The European Climate Law adopted in 2021 commits the EU to achieving ‘net-zero’ greenhouse gas output by 2050, where any remaining emissions from industry, transport and agriculture would be balanced by removals: either nature-based, such as planting trees, or technological, and often expensive and energy intensive, fixes like direct capture of CO2 from the atmosphere.
In signing an open letter to EU climate action commissioner Wopke Hoekstra, dated 8 January, dozens of scientists, NGOs and businesses – some of them working in fledgling industries such the direct capture of CO2 from the atmosphere – have backed a call for three separate targets: one for concrete emissions reduction, another for land-based sequestration, and a third for permanent carbon removals.
They argue that EU law must reflect the fact that emissions reduction and removals are essentially different. “Once released into the atmosphere, CO2 emissions have a permanent and often irreversible impact on the Earth’s climate, ecosystems and human health,” the letter runs. “If done well, land-based carbon sequestration and permanent removals can help limit this damage, but they cannot undo them (if done badly, they can actually increase emissions).”
The EU has met its first climate action target for an absolute cut in emissions of 20% by 2020, compared to a 1990 baseline. The current goal is for 55% by 2030 but now refers to a ‘net’ reduction, and although lawmakers set a cap on the amount that governments can factor the impact of land-use, land-use change and forestry (LULUCF) into meeting it, the de facto target for reducing emissions could be as low as 52%.
“Overreliance on any and all types of carbon storage or sequestration is a real and present risk that must be avoided at all cost in the EU’s climate policy framework,” said Wijnand Stoefs of Carbon Market Watch, the NGO behind the letter. “Emission cuts must not be replaced by planting trees or permanent removals.”
The Commission is due to present on 6 February a communication outlining possibilities for the new interim target, which it must propose before the summer, alongside another on ‘industrial carbon management’ focusing on carbon capture and storage (CCS) technology.
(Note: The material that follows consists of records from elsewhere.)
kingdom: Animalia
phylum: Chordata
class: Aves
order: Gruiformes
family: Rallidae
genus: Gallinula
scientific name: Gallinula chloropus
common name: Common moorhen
Hoekstra has committed to following scientific advisors and pushing for a cut of 90% or more by 2040, a radical move that he has acknowledged could involve nudging Europeans to make lifestyle changes – something that lawmakers have largely shied away from to date.
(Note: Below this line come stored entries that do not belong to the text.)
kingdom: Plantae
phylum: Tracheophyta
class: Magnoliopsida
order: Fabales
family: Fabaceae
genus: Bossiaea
In a public consultation conducted last year into a planned 2040 emissions reduction goal, just over half of the 879 respondents called for three separate targets, with support rising to 70% among the civil society groups and academics who took part. Such an approach is also supported by companies active in the novel carbon removal technology field.
“Having distinct targets for permanent carbon removal, like direct air capture, will not only reflect its use in counterbalancing hard-to-abate residual emissions, but also have the dual benefit of driving investor and developer confidence in the EU, helping to unlock much-needed finance beyond venture capital,” Aaron Benjamin, UK and Europe lead for the trade association DAC Coalition, said in a statement accompanying the publication of the letter.
However, another signatory, Duncan McLaren, a specialist in environmental law and policy at the Emmett Institute, UCLA in Los Angeles, warned that oil and gas firms see support for such technologies as an excuse to continue their main line of business. “The enthusiasm with which oil companies and petro-states are embracing carbon removal as a smokescreen for continued fossil-fuel exploitation is a salutary warning that such dangers are real and present,” he said.